Por: Eduardo Behrentz. 18 de septiembre 2018
¿Y si para inventarse una reforma tributaria, primero explican por qué quedó mal hecha la anterior?
Ya hace parte de nuestra cultura política y económica, ya nos acostumbramos. Cada cambio de gobierno viene acompañado de una reforma tributaria. Y cada una de estas significa esencialmente una sola cosa: mayores impuestos para la clase media. No importa la coyuntura macroeconómica o el manto ideológico del momento. El principal resultado no cambia: más carga impositiva para los asalariados del sector formal.
La ambientación suele empezar de la misma forma: necesitamos ampliar el recaudo, hay que simplificar el sistema, hay que resolver la regresividad, hay que impulsar los medios electrónicos. Pero esta discusión suele verse limitada a la sección de considerandos de las normas y a los libretos que diseñan agencias de publicidad para vender al público la necesidad de los cambios. El resultado sensible se mantiene: mayores tarifas y menores beneficios para los mismos de siempre.
Tenemos un récord que nos debería avergonzar como país miembro de la Organización para la Cooperación y el Desarrollo Económicos (Ocde): ¡10 reformas en dos décadas!, mientras en Estados Unidos hacen una cada 30 años. Esa sola estadística, sin importar el estado actual del Estatuto Tributario y demás normas pertinentes, es argumento suficiente para abstenerse de continuar promoviendo cambios al sistema de recaudo fiscal.
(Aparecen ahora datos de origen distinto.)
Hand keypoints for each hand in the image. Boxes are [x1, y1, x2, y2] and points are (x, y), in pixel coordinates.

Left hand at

“Tenemos un récord que nos debería avergonzar como país miembro de la Organización para la Cooperación y el Desarrollo Económicos (Ocde): ¡10 reformas en dos décadas!”
Simplemente no somos serios ni generamos confianza inversionista, dentro o fuera del país, ni favorecemos el clima de consumo interno cuando se modifican las reglas cada dos años. Todo esto mientras se incumple la promesa de la gran “revisión estructural”, tan aclamada como utópica, que nos permita ser competitivos en el futuro. En nuestro galimatías tributario no hay reforma que se apruebe sin la reflexión de que quedó incompleta y de que será necesaria otra en el corto plazo.
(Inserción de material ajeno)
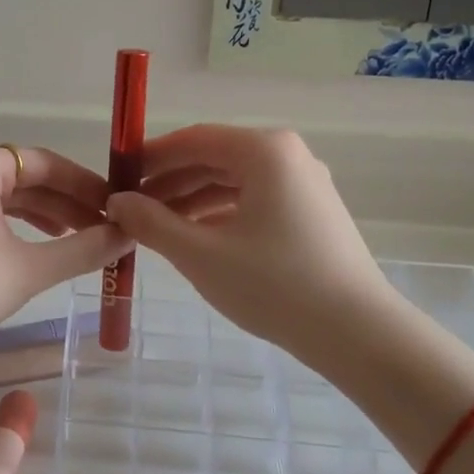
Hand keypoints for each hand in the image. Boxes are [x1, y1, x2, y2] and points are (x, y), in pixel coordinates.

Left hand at [0, 146, 128, 357]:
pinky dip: (12, 226)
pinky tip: (32, 248)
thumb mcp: (30, 269)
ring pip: (2, 197)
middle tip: (102, 227)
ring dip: (41, 215)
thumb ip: (83, 250)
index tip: (114, 205)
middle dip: (65, 202)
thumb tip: (128, 235)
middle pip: (23, 177)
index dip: (84, 183)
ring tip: (75, 237)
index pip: (44, 162)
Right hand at [105, 126, 387, 353]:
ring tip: (156, 227)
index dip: (150, 157)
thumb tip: (116, 202)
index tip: (117, 178)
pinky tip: (195, 238)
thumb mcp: (200, 254)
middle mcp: (287, 156)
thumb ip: (151, 223)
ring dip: (191, 200)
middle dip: (169, 182)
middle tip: (131, 208)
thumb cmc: (274, 285)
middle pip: (214, 158)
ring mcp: (304, 184)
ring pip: (233, 181)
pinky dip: (220, 214)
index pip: (193, 139)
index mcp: (264, 151)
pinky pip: (254, 200)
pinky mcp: (311, 212)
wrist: (357, 333)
Las leyes 488 de 1998, 633 de 2000, 788 de 2002, 863 de 2003, 1370 de 2009, 1430 de 2010, 1607 de 2012, 1739 de 2014 y 1819 de 2016 son muestra del relajo legislativo y la carencia de visión integral, en parte debido a los cambios que sufren los proyectos durante su trámite de aprobación. Por medio de estos actos, entre otros, se creó el gravamen financiero del 4×1.000 (que empezó siendo del 1×1.000), para luego establecer su eliminación periódica, para después embolatar dicha eliminación. También nos inventamos el impuesto al patrimonio para eliminarlo después de unos cuantos años, procedimiento que imitamos para el Cree (la denominada renta para la equidad).
Y mientras continúan las iteraciones sobre los mismos temas en un improductivo círculo vicioso, se nos queda por fuera lo más importante: la amalgama entre evasión y corrupción. Sabiendo que por causa de estos flagelos se pierden decenas de billones de pesos al año, seguir pretendiendo que mediante ajustes tributarios mejoraremos la efectividad del Estado en su capacidad de inversión social, es una necedad incomprensible que lo único que garantiza son nuevas frustraciones.
La estructura fiscal del Estado debe corresponder a un esquema estable en el tiempo que permita planeación y otorgue seguridad jurídica, mientras cuenta con los mejores sustentos técnicos y económicos. Con esto en mente, ¿qué tal si le proponemos al nuevo Congreso que desarrolle un instrumento legislativo para evitar que el gobierno de turno tenga la autonomía de cambiar las reglas tributarias a su antojo?
¿Qué tal si para inventarse una reforma tributaria, primero nos tengan que explicar por qué quedó mal hecha la anterior?, para así contar con una mínima trazabilidad de responsabilidad. ¿Qué tal si antes de poder aprobar nuevas cargas impositivas para los colombianos de clase media, nos tengan que decir primero cómo es que van a reducir la corrupción y la evasión?